Hi There,
I am trying to fit a poisson distribution with GP model in Stan. I have done it with Normal likelihood sucessfully. However when I change the likelihood with Poisson_Log then I get receive for that part.
The stan gaves me the error that:
Real return type required for probability function.
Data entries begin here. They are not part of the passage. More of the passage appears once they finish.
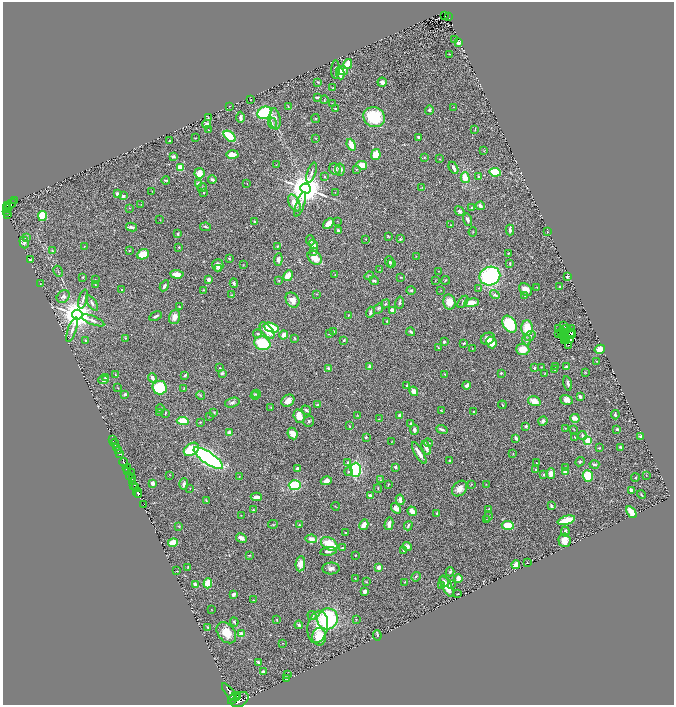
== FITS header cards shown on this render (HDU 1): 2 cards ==
NAXIS1  =                 1343
NAXIS2  =                 1405

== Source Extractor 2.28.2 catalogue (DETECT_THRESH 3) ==
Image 1343 x 1405 px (HDU 1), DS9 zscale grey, zoomed out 1/2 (1 PNG px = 2 x 2 image px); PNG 676 x 707 px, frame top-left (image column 2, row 1405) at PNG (3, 2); each listed source drawn as its Kron ellipse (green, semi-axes under 4 px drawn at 4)
Background 0.86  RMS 0.04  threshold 0.12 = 3 sigma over >= 5 px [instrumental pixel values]
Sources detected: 451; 26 cannot appear on this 1/2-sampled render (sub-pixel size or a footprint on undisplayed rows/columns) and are neither listed nor drawn; the other 425 listed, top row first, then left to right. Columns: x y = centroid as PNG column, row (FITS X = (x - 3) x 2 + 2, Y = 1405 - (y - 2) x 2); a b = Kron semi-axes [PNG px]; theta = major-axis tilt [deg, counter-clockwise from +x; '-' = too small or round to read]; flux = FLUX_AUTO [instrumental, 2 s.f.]
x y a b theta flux
444 16 4 1 - 4.1
448 16 4 2 - 70
455 40 4 3 - 13
458 43 4 3 - 24
450 54 3 2 - 3.6
348 64 5 4 - 81
335 69 9 2 87 11
342 70 6 4 -3 76
340 73 6 4 -83 48
318 82 3 2 - 6.3
382 82 5 4 - 29
333 88 3 2 - 11
317 97 3 2 - 13
251 99 2 1 - 2.7
324 100 4 2 - 4.3
332 104 2 1 - 5.5
230 106 3 1 - 2
288 107 3 2 - 4
454 107 2 1 - 3.5
335 108 2 2 - 5.1
429 110 4 3 - 13
264 113 7 6 - 580
240 117 6 3 89 18
374 117 11 9 -28 300
208 118 3 3 - 5.4
275 119 10 5 -82 50
315 119 4 3 - 5.4
272 123 6 2 -68 7.6
207 124 4 4 - 26
208 130 2 2 - 2.8
475 130 3 2 - 3
230 136 7 3 -40 310
419 137 3 2 - 25
195 138 2 1 - 3.8
315 138 3 2 - 3
169 141 2 2 - 5.9
351 145 6 3 -69 84
484 151 2 2 - 4.3
232 154 6 4 0 49
376 155 5 4 - 110
173 157 4 3 - 13
424 157 3 2 - 4.4
440 159 3 2 - 5.2
276 165 2 1 - 2.1
362 165 5 4 - 79
180 167 4 3 - 110
453 168 6 3 -60 19
335 169 6 5 - 21
340 169 6 4 -82 39
356 169 2 2 - 6.5
495 172 6 4 -7 270
199 173 5 5 - 84
311 173 10 3 71 20
325 176 2 2 - 8.1
478 177 3 3 - 8.9
465 178 5 4 - 110
166 180 4 2 - 7.7
212 180 4 3 - 22
198 183 4 3 - 13
247 184 2 1 - 3.1
422 187 3 2 - 2.9
202 188 4 2 - 8.4
306 188 5 5 - 18000
152 191 2 2 - 2.7
335 192 2 1 - 1.8
204 193 2 2 - 5.7
117 194 3 2 - 20
123 196 3 2 - 16
15 201 2 1 - 22
294 203 9 5 -62 84
10 204 6 3 33 160
141 204 2 2 - 2.5
300 204 13 3 70 27
7 205 3 2 - 240
480 206 4 3 - 25
471 207 3 2 - 4.7
6 208 3 1 - 71
8 208 3 2 - 200
130 208 3 2 - 2.6
459 211 5 4 - 15
7 212 3 2 - 120
8 214 2 1 - 65
42 216 5 4 - 240
160 220 3 2 - 3.5
467 220 6 4 -74 19
254 221 3 2 - 8.1
337 221 2 2 - 2.8
328 223 6 3 43 76
450 225 2 1 - 4.1
131 227 5 3 - 25
206 227 5 3 - 11
338 230 3 3 - 15
510 230 5 3 - 19
473 232 4 2 - 3.6
547 232 2 2 - 6.8
178 234 4 3 - 7.9
388 236 4 2 - 5
26 237 3 3 - 9.9
366 239 2 2 - 3.6
400 239 4 3 - 7.1
310 240 5 4 - 11
24 242 6 4 -71 24
313 244 4 4 - 28
84 246 2 2 - 3
277 246 3 1 - 3.9
179 247 2 2 - 4.8
52 250 3 2 - 5.8
129 251 3 2 - 4.1
313 252 3 3 - 7.7
509 253 3 2 - 5.6
143 254 6 5 - 160
416 256 2 1 - 2.5
229 258 2 2 - 8.4
315 258 8 6 -44 94
30 260 3 2 - 14
278 260 6 4 84 33
390 262 6 3 -68 16
392 263 3 2 - 5.1
510 263 3 2 - 6.2
218 265 6 5 - 43
243 265 3 2 - 3
218 269 3 3 - 9.7
379 270 2 2 - 3.1
58 271 6 2 -63 6.1
438 271 2 1 - 1.9
177 274 7 4 -4 55
335 275 2 2 - 3.4
288 276 6 3 61 130
369 276 5 3 - 7.2
490 276 10 9 - 1000
83 277 3 2 - 5.9
401 277 3 2 - 4.9
567 277 3 3 - 9
209 279 3 3 - 24
95 280 3 2 - 5.1
445 280 4 2 - 5.5
279 281 3 2 - 3.8
374 281 4 3 - 13
435 281 2 2 - 3
234 283 4 3 - 14
40 284 2 1 - 1.8
95 284 3 2 - 4
164 286 6 3 60 15
537 287 2 1 - 2.7
559 287 2 2 - 5.7
479 288 3 2 - 3.7
122 290 2 2 - 9.7
203 290 3 2 - 3.9
411 290 5 3 - 9
441 290 2 1 - 2
526 290 7 5 -44 67
317 294 2 2 - 2.6
495 294 5 4 - 11
231 295 2 2 - 5.1
63 296 7 5 44 27
525 296 3 2 - 5.5
83 299 10 3 73 21
292 300 8 6 -55 66
449 302 7 6 - 85
463 302 7 4 52 12
92 303 9 4 -55 21
400 303 6 3 80 14
472 303 7 4 8 71
385 304 5 3 - 8.4
179 306 2 2 - 4.9
379 308 5 3 - 8.7
393 310 4 3 - 68
370 312 5 3 - 25
77 315 5 5 - 15000
348 315 2 2 - 4.9
155 316 6 3 27 13
174 317 7 5 71 48
93 320 12 3 -21 24
387 321 3 2 - 5.2
509 324 9 6 -57 240
564 325 2 2 - 6.8
271 328 8 4 -18 240
527 328 8 5 90 140
567 328 2 1 - 1.6
571 328 3 1 - 5.2
558 329 2 1 - 3.7
72 330 13 3 70 24
267 331 9 5 -50 160
334 331 2 2 - 20
411 332 4 3 - 10
570 332 3 2 - 5.1
562 333 3 2 - 2.6
564 333 2 1 - 0.41
258 334 4 3 - 11
329 334 4 3 - 8.2
559 334 2 1 - 4.9
572 334 4 2 - 4.4
284 335 4 3 - 57
564 335 2 1 - 9.1
530 336 6 4 39 16
125 338 3 3 - 5.1
294 338 3 2 - 6.4
565 338 2 1 - 1.1
488 339 7 5 30 45
571 339 2 1 - 1.2
86 340 3 3 - 7.6
344 340 3 2 - 9.1
526 340 5 3 - 14
564 340 2 1 - 2.7
567 341 2 1 - 4.1
444 342 2 2 - 15
262 343 8 6 -20 270
464 343 2 2 - 8.6
491 343 6 5 - 97
568 345 2 1 - 3
438 348 3 2 - 4.2
472 348 3 2 - 2.5
523 349 6 5 - 120
600 349 5 4 - 42
596 361 2 1 - 4.3
369 367 3 3 - 30
541 367 3 2 - 3.3
556 367 2 2 - 2.5
566 367 4 2 - 24
220 368 2 2 - 5.1
329 368 4 3 - 15
534 368 2 2 - 16
554 369 3 3 - 5.5
585 372 3 2 - 4.2
222 373 4 4 - 12
501 373 2 2 - 23
545 373 3 2 - 4.5
445 374 3 2 - 4.1
115 375 2 2 - 3.4
185 375 3 2 - 11
106 378 2 2 - 48
152 378 4 3 - 23
103 380 5 3 - 31
568 383 7 2 -76 21
467 385 4 3 - 20
407 386 3 2 - 9.2
118 388 4 1 - 3
160 388 7 7 - 340
183 389 3 2 - 3.6
414 391 5 4 - 42
125 394 3 2 - 17
256 394 5 3 - 8.6
200 395 4 2 - 5.7
255 396 4 3 - 6
580 396 3 2 - 14
566 400 6 5 - 46
288 401 7 5 38 59
534 401 6 4 -16 80
232 403 7 4 17 20
317 405 3 3 - 6.7
502 405 4 2 - 7
271 407 3 2 - 4.9
160 409 4 2 - 8.5
306 410 5 3 - 15
441 411 3 2 - 5.3
160 412 2 2 - 7.9
214 412 4 3 - 6.1
474 412 2 2 - 6.7
165 413 2 2 - 5.1
357 415 3 2 - 3.1
399 415 4 3 - 14
615 415 4 3 - 13
210 416 2 1 - 2.7
299 416 7 5 -74 88
575 418 5 3 - 52
379 419 2 1 - 4
183 421 6 4 -5 200
309 421 5 5 - 13
543 421 5 3 - 21
200 422 2 2 - 3.9
411 423 3 2 - 18
349 426 4 2 - 4.2
526 426 2 2 - 15
565 428 3 2 - 2.7
574 429 3 2 - 3.6
617 429 3 2 - 14
414 430 5 4 - 24
442 430 5 3 - 17
229 432 3 3 - 13
292 434 6 4 -64 54
582 436 4 4 - 23
366 437 3 3 - 10
575 437 2 1 - 4.1
641 437 3 2 - 21
516 438 4 2 - 14
113 439 2 1 - 52
392 441 2 1 - 2.2
588 441 4 3 - 180
115 443 4 2 - 88
428 443 5 3 - 8.9
116 447 3 1 - 170
621 447 3 2 - 8.4
426 448 7 3 -69 40
599 448 3 2 - 6.8
191 449 8 5 35 240
118 451 2 2 - 300
119 453 2 2 - 530
419 453 12 3 -59 64
513 453 2 2 - 3.6
208 458 17 6 -34 3000
450 461 3 3 - 13
348 462 3 3 - 7.1
580 462 5 4 - 10
124 463 5 2 - 1200
536 463 2 2 - 6.2
594 464 5 3 - 18
395 467 3 2 - 16
565 467 3 2 - 5.1
127 468 4 3 - 240
298 469 3 3 - 21
356 470 7 5 90 980
536 470 3 2 - 9.3
128 472 4 2 - 240
131 472 2 1 - 34
348 472 4 4 - 11
565 472 4 3 - 68
551 473 5 4 - 41
170 475 2 1 - 3.5
544 475 2 2 - 27
646 475 2 2 - 2.4
130 476 3 2 - 410
588 476 6 5 - 180
239 477 2 2 - 2.7
635 478 4 3 - 8.1
132 479 2 2 - 250
380 480 3 2 - 4
326 481 6 4 16 37
133 482 3 2 - 190
153 483 3 3 - 34
184 484 6 3 88 24
471 484 4 2 - 5
486 484 2 2 - 2.3
134 485 2 1 - 100
295 485 6 5 - 300
388 485 3 2 - 4.4
135 488 4 2 - 420
190 488 2 1 - 3.9
378 488 4 3 - 6.9
460 489 9 6 49 51
631 490 3 2 - 30
138 493 6 2 -67 780
138 495 2 1 - 180
641 495 4 2 - 6.7
370 496 4 3 - 23
256 497 5 3 - 43
400 500 5 3 - 33
206 501 4 3 - 5.8
143 504 3 1 - 24
335 506 4 2 - 4.5
551 506 4 2 - 19
396 508 6 4 -50 47
488 509 3 2 - 10
253 510 2 2 - 14
412 511 5 3 - 71
631 512 6 3 -55 100
437 513 2 2 - 3.8
241 515 2 1 - 2.6
488 516 5 2 - 6.6
487 520 3 2 - 6.4
566 520 9 3 16 190
273 524 5 2 - 6.5
389 524 6 3 78 36
299 525 2 2 - 4.5
364 525 5 3 - 71
508 525 6 4 -5 150
179 526 3 3 - 6.3
408 526 5 2 - 16
565 531 5 3 - 21
346 533 4 2 - 6.2
241 538 6 3 -31 33
311 539 6 3 -10 45
564 540 7 6 - 66
173 543 5 4 - 130
329 544 9 6 -30 160
407 546 4 4 - 25
342 548 3 3 - 7.7
404 550 3 2 - 17
328 551 8 3 8 25
249 555 3 2 - 7.8
356 555 2 1 - 3.1
528 563 2 1 - 3
300 564 7 4 83 68
516 565 4 4 - 46
188 567 3 3 - 5.7
378 567 4 4 - 38
331 569 8 6 3 35
177 571 2 1 - 1.9
450 572 4 4 - 11
416 577 5 2 - 6.8
458 578 4 4 - 30
355 579 2 1 - 3.8
366 582 3 2 - 3.7
405 582 3 2 - 4.3
444 582 6 3 -65 26
208 583 5 3 - 210
451 584 3 2 - 5.1
195 585 3 3 - 39
441 585 2 2 - 15
447 586 11 5 -66 100
365 591 3 3 - 22
233 594 4 3 - 24
458 594 2 2 - 4
253 600 2 2 - 2.7
211 610 2 2 - 2.5
312 616 5 4 - 13
327 619 10 10 - 720
356 619 4 2 - 4.4
277 620 2 1 - 3.7
234 622 4 3 - 9
299 625 4 3 - 14
318 627 16 10 80 120
208 628 4 2 - 15
226 633 12 8 -53 120
242 634 4 3 - 68
377 635 5 3 - 8.7
319 637 8 7 - 160
283 643 3 2 - 2.5
258 662 3 3 - 13
263 671 3 2 - 11
287 674 2 2 - 3.5
286 679 2 1 - 2.3
230 692 11 4 -51 2800
237 697 2 1 - 510
234 698 7 2 44 1600
240 700 9 6 35 3800
At the frame edge (FLAGS 8, measured only in part): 1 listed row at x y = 240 700
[26 sub-pixel or undisplayed-footprint detections neither listed nor drawn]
error in ‘model3b084954e90_GP_Zacc_LikeLihood_Change’ at line 42, column 30
40: sigma_f ~ normal(4, 1);
41:
42: yn ~ poisson_log(f_predict);
^
43: }
here is my stan code:
int<lower=1> N; // number of observation
vector[N] x; // univariant Covariate
vector[N] y; // Target Variable
int<lower=1, upper=N> observed_idx[N];
}
transformed data {
// normalize data
real xmean = mean(x);
real ymean = mean(y);
real xsd = sd(x);
real ysd = sd(y);
real xn[N] = to_array_1d((x - xmean)/xsd);
vector[N] yn = (y - ymean)/ysd;
real sigma_intercept = 0.15; // Changed from 0.1
vector[N] jitter = rep_vector(1e-8, N);
//vector[N] jitter = rep_vector(1e-7, N); // 1e-e9
}
parameters {
real<lower=0> lengthscale_f; // lenght scale of f
real<lower=0> sigma_f; // scale of f
vector[N] z_f;
}
transformed parameters {
matrix[N, N] cov = cov_exp_quad(xn, lengthscale_f, sigma_f)
+ diag_matrix(rep_vector(1e-10, N));
matrix[N, N] L_cov = cholesky_decompose(cov);
vector[N] f_predict = L_cov * z_f;
}
model {
z_f ~ normal(0, 1);
lengthscale_f ~ lognormal(-3.0, 0.2);
sigma_f ~ normal(4, 1);
yn ~ poisson_log(f_predict[observed_idx]);
}
generated quantities {
int y_predict[N] = poisson_log_rng(f_predict);
}
Can anyone give me an insight of this error?